> **Lesetext**:

===

Schon wieder Streik: Italienische Richter legten am Dienstag die Arbeit nieder
- Gegen geplante Reform des Justizsystems
- Bereits 3. Richterstreit seit Amtsamtritt Berlusconis
Mit einem landesweiten Streik haben Richter und Staatsanwälte in Italien gegen die Justizreform der Regierung Berlusconi protestiert. Von Mailand über Rom bis Palermo herrschte in den Gerichten am Dienstag gähnende Leere. Der Nationale Richterverband, der 8.300 der rund 9.000 Staatsdiener vertritt, schätzte die Beteiligung an dem Ausstand auf 90 Prozent.
Nur wichtige Anhörungen oder Prozesse von Häftlingen fanden noch statt. Der Proteststreik soll an zwei weiteren Tagen wiederholt werden. Die Termine dafür wurden noch nicht angesetzt.

===

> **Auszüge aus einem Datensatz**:
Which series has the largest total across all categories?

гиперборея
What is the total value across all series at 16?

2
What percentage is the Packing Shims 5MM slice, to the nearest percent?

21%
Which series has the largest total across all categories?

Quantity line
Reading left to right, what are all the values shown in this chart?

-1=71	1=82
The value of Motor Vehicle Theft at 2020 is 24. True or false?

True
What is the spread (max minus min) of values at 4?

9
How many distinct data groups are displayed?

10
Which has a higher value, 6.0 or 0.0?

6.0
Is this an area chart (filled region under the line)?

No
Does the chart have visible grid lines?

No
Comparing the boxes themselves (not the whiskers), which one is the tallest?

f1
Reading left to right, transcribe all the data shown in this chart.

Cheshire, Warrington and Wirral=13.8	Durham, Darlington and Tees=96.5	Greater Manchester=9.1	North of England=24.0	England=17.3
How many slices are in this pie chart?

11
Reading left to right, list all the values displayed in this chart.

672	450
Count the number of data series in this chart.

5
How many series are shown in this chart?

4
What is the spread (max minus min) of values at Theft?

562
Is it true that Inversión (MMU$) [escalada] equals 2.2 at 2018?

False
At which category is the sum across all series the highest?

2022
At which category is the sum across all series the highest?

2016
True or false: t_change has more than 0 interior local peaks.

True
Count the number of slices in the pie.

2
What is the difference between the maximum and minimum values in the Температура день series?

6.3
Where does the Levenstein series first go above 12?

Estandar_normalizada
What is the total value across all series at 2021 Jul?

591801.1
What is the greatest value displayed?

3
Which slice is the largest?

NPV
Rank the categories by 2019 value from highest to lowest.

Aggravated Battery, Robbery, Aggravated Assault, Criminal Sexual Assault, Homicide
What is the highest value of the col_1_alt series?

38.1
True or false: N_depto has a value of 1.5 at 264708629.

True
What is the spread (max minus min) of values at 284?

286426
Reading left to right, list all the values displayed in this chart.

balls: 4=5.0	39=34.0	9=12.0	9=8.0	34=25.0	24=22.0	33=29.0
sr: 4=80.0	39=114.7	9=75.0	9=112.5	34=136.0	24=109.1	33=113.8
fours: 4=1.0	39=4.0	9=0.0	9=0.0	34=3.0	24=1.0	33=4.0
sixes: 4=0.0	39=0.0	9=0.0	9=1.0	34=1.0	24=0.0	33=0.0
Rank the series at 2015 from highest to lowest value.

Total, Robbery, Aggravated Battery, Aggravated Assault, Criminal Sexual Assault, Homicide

===

> **Aufgabe**:
Führen Sie den Lesetext über den Streik der italienischen Richter im Anschluss an seinen letzten Satz fort. Die Daten sind hierfür ohne Belang.

> **Lösung**:
Die Richter sehen in der geplanten Reform eine Einschränkung der beruflichen Unabhängigkeit. Das Gesetzesvorhaben der Mitte-Rechts- Regierung von Silvio Berlusconi zwingt die Richter dazu, sich nach spätestens fünf Jahren auf die Rolle des Richters oder des Staatsanwalts festzulegen.
Zurzeit können sie jederzeit zwischen beiden Aufgaben wechseln. Außerdem sollen die Kompetenzen der Generalstaatsanwälte ausgeweitet und die Richterprüfungen geändert werden.
Die Kritiker sehen in der Reform eine verstärkte politische Kontrolle der Justiz. Die Regierung begründet ihr Vorhaben mit dem Ziel, die Effizienz der oft langwierigen Verfahren zu steigern.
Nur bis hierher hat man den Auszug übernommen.